# Pheasant Numbers Out West



## bretts (Feb 24, 2004)

I was in the Mott, Regent area this weekend hunting pheasants and you could defiently tell that the pheasant numbers were down quite a bit. I think that the Game and fish defiently had sufficient evidence ahead of time to predict that the numbers wouldn't be good. I thought that it would have been a good year to the lower the limits to 2 birds a piece. I don't know, just seemed like there was about 1 rooster to about every 15-20 hens. Just an idea?


----------



## Anas Strepera (Nov 10, 2004)

Lowering the limit to 2 roosters wouldn't have done anything. One rooster will breed a lot of hens. All it will take is one good year and the numbers will bounce back.


----------



## njsimonson (Sep 24, 2002)

1 rooster to 15-20 hens; that's really about all you need. A good reproduction can still occur next year if the ratio is around 1 rooster to every 10 hens. In fact, roosters are capable of fertilizing up to 20 hens before they're done mating (take that Viagra!)

I think with a decent winter, and a better spring and summer than last year, we'll see a good hatch and have good hunting for another year.

I did notice that the numbers across the board were down around my grandma's place. Of course, we hit that area pretty hard, and so do a lot of others in the Watford City region, but we did see tons of birds in the thick cattail sloughs which we couldn't managably walk. So there are still good numbers, I haven't seen a lot of juvies taken though, lots of adult birds. Which makes me think a) whatever juvies hatched were taken early, and b) there wasn't much of a hatch.


----------



## Remmi_&amp;_I (Dec 2, 2003)

njsimonson, do you know the zubke's?


----------



## njsimonson (Sep 24, 2002)

There's sooooo many of them


----------



## drjongy (Oct 13, 2003)

To have lower rooster numbers heading into winter is actually a good thing (not too low, of course), because there will be less competition with the hens for food. As stated above, one rooster can mate with many hens come spring.

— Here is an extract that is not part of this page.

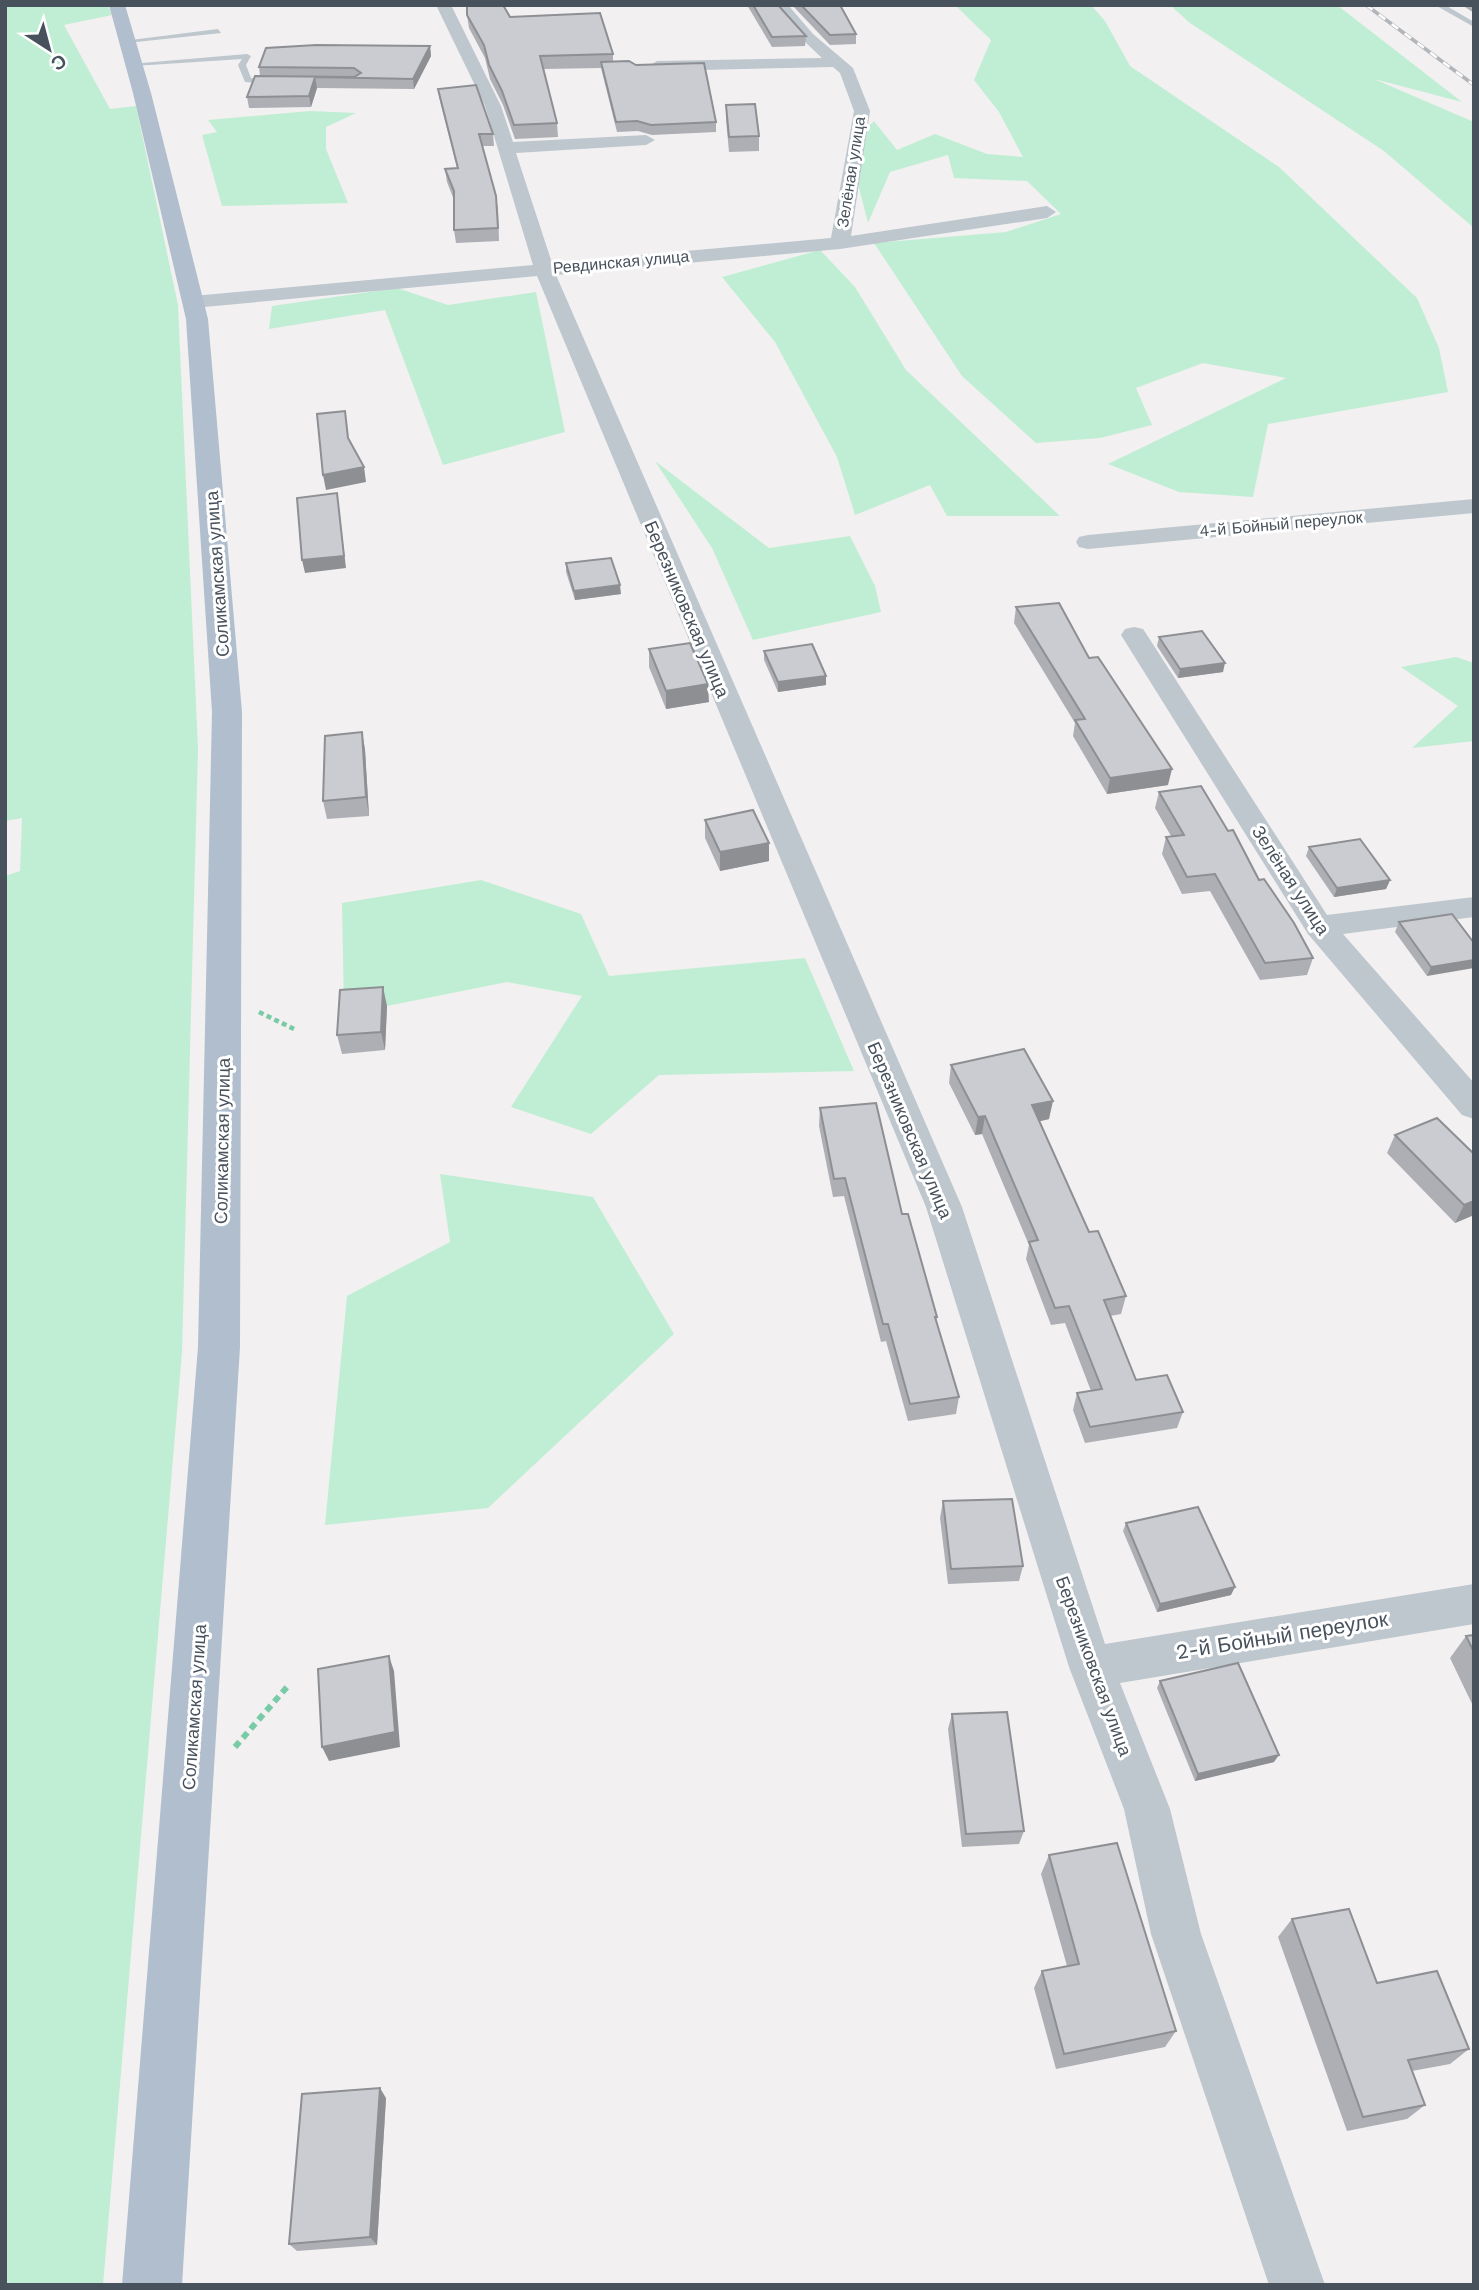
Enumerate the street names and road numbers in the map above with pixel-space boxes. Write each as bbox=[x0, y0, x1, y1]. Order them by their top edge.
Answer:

I've heard stats that the average ND rooster survival is only around 15% given environmental and hunting factors. Hen survival is around 50%, basically all environmental factors (winter) contributing to this stat. 15% for roosters sounds really low, however, does anyone know if this is correct?


----------



## KEN W (Feb 22, 2002)

From what I've heard...you cannot hunt the roosters down to less than 30 per 100 hens.The GNF says 1 rooster per 10 hens is sufficient.


----------



## DJRooster (Nov 4, 2002)

And if you have to work all day to find a rooster or two they call it hunting but I think that some people have spoiled by the experience called killing with all the birds in the SW part of North Dakota. I sleep a lot harder after a day of hunting vs. a day of killing. Nothing better than having to out fox and work for a bird or two. Plenty of birds in North Dakota for a 3 bird limit.


----------



## pheasantslayer (May 13, 2004)

I was just curious to ask you one question bretts. Were you hunting on private land or public land. It seems to me that when all the public land down there gets pounded like it always does, the roosters will move to private land due to less competition by hunters. I know what you mean by the hens though. It seems like when you hunt down there all the birds that you kick up are either mostly hens, or mostly roosters. Was out by that area 2 weeks ago and boy are the birds really grouping up, should definitely be a fun christmas break when i go back to the area.


----------



## bretts (Feb 24, 2004)

I was hunting mainly public land. Lots of plots. We hunted some private land but plots with good crp really held a lot of birds. We got our fair share of birds but defiently nothing like past years. One thing I did notice is the coyote population out there is defiently up. Saw coyotes all throughout the day. Defiently going out west again except this time with some calls and the 22-250.


----------